Exercise
Print every line of the material below exactly as it stands, but omit the pictures.

○ ○ ○ ○ ○

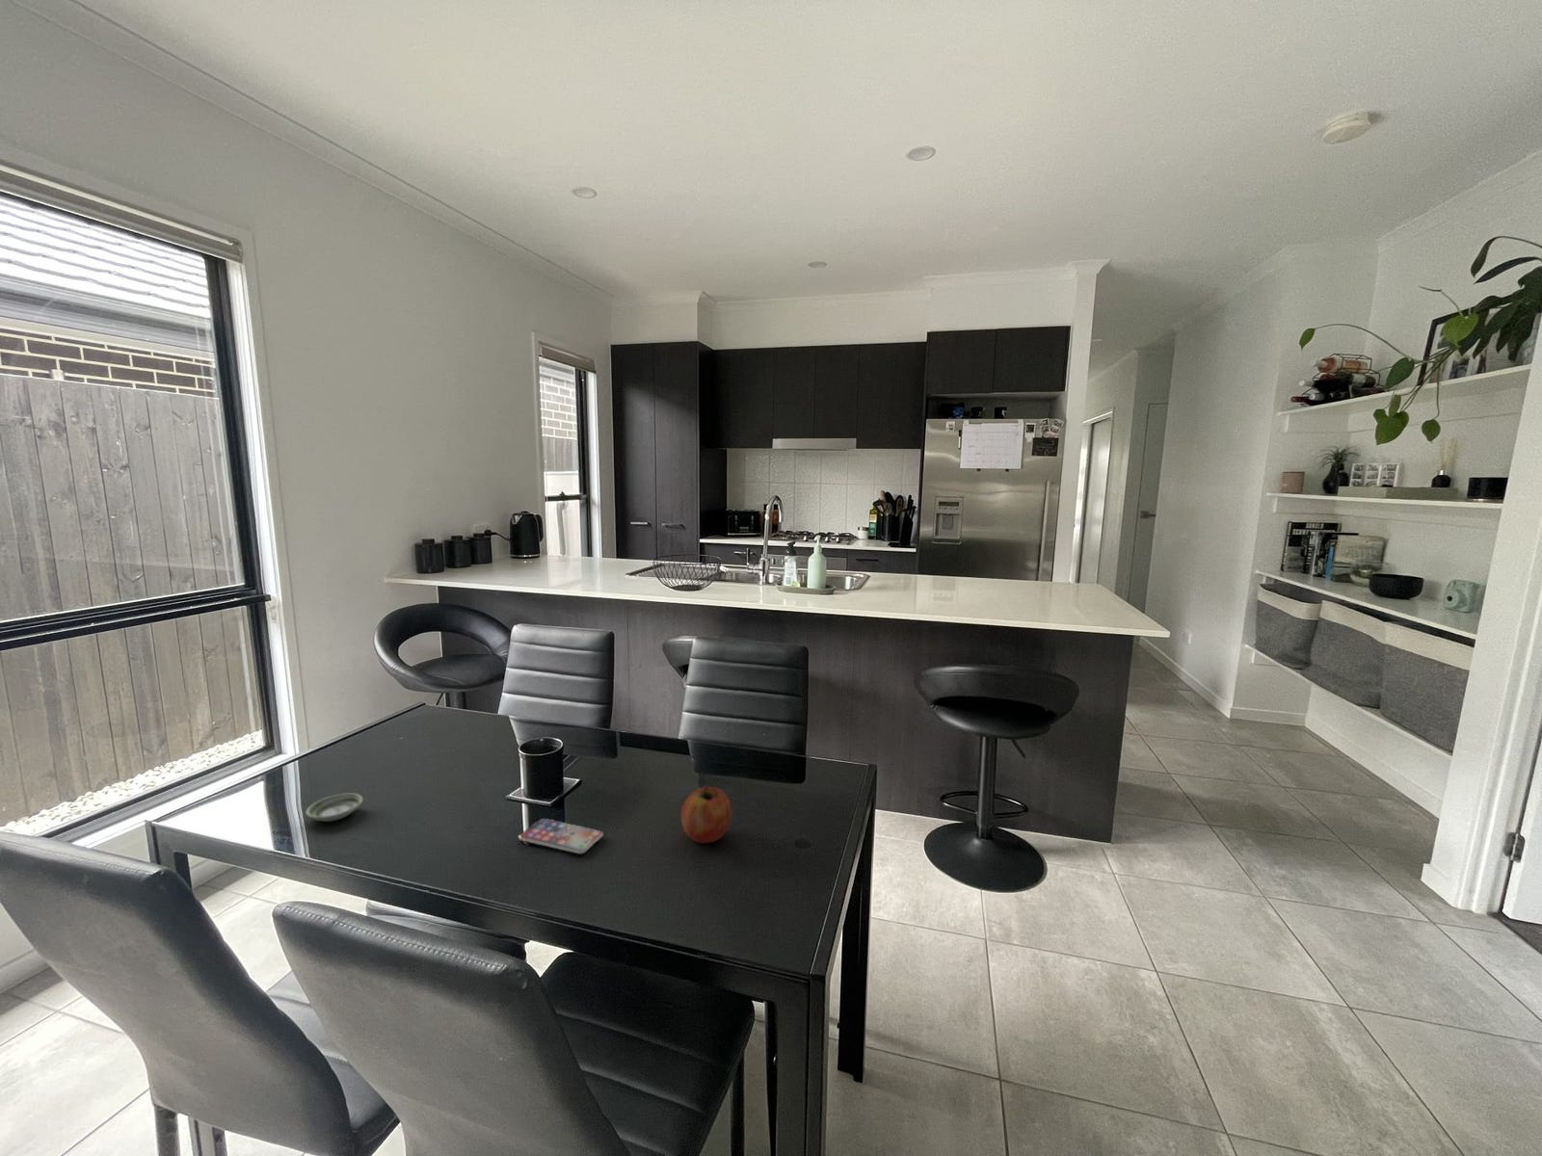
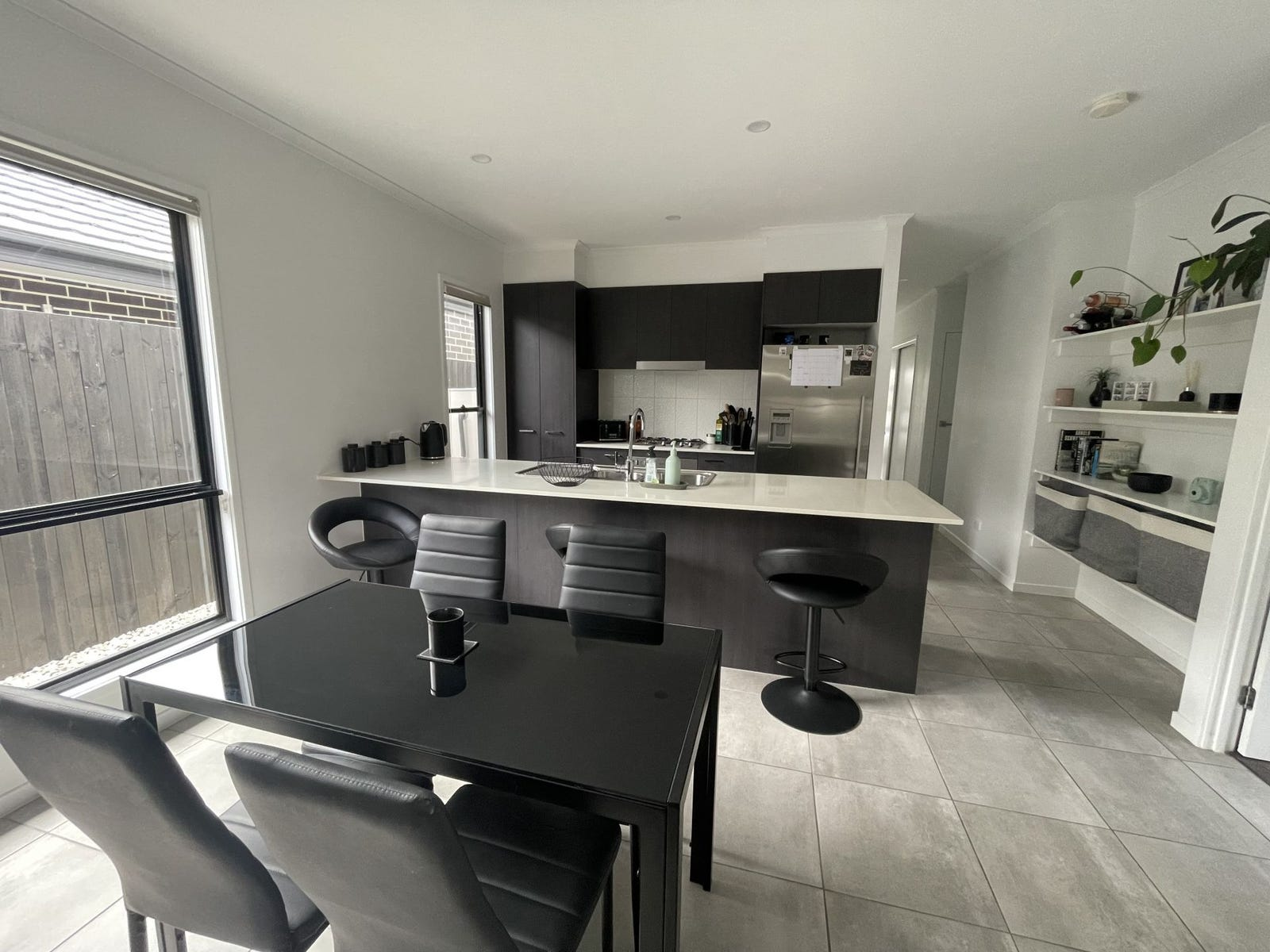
- fruit [680,784,732,844]
- smartphone [517,818,605,855]
- saucer [305,793,364,823]
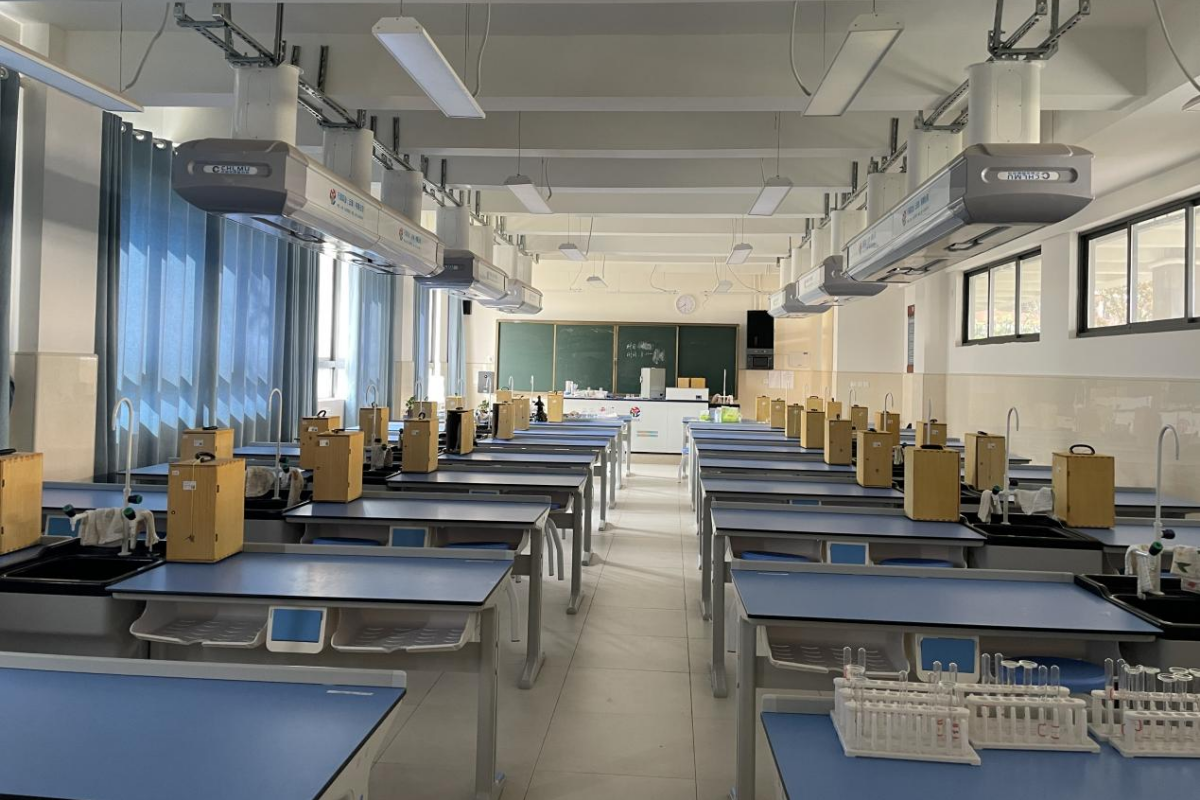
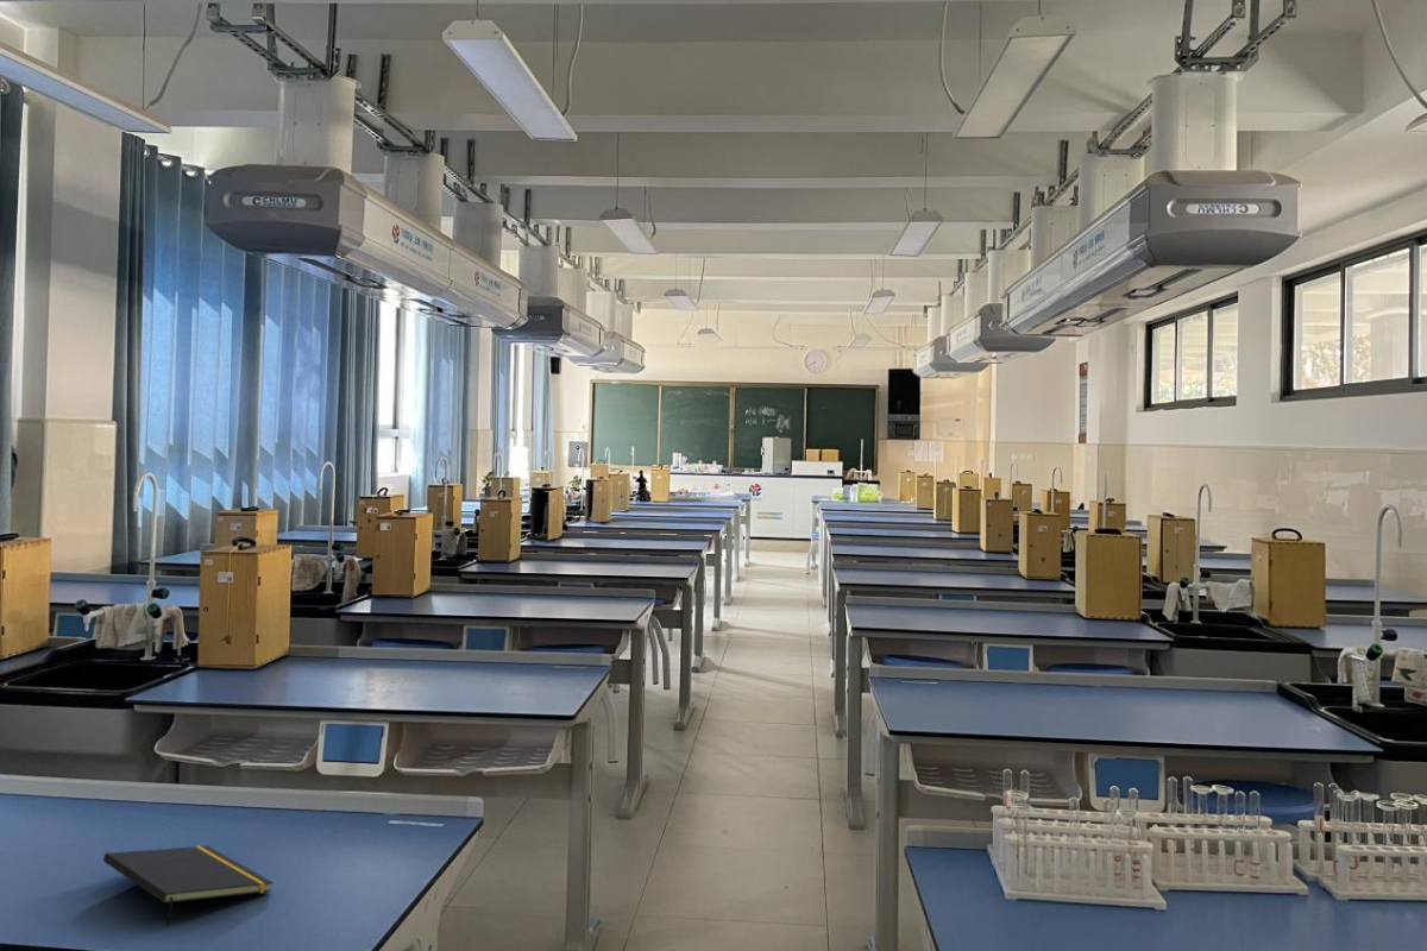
+ notepad [102,845,275,927]
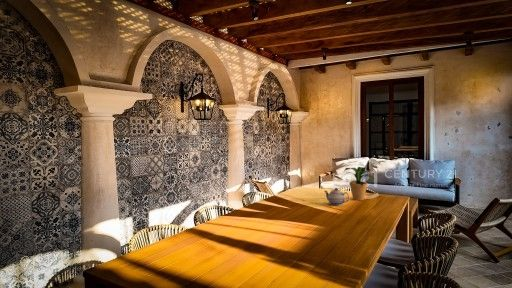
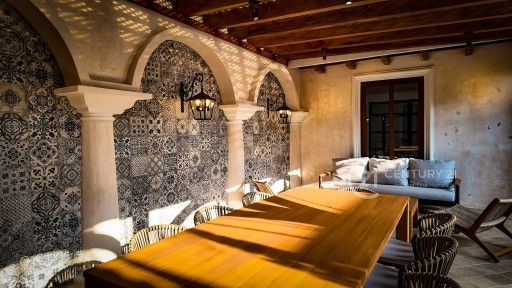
- potted plant [340,166,375,201]
- teapot [323,187,350,206]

○ ○ ○ ○ ○

Written reply
- fruit [680,784,732,844]
- smartphone [517,818,605,855]
- saucer [305,793,364,823]
+ notepad [102,845,275,927]
- potted plant [340,166,375,201]
- teapot [323,187,350,206]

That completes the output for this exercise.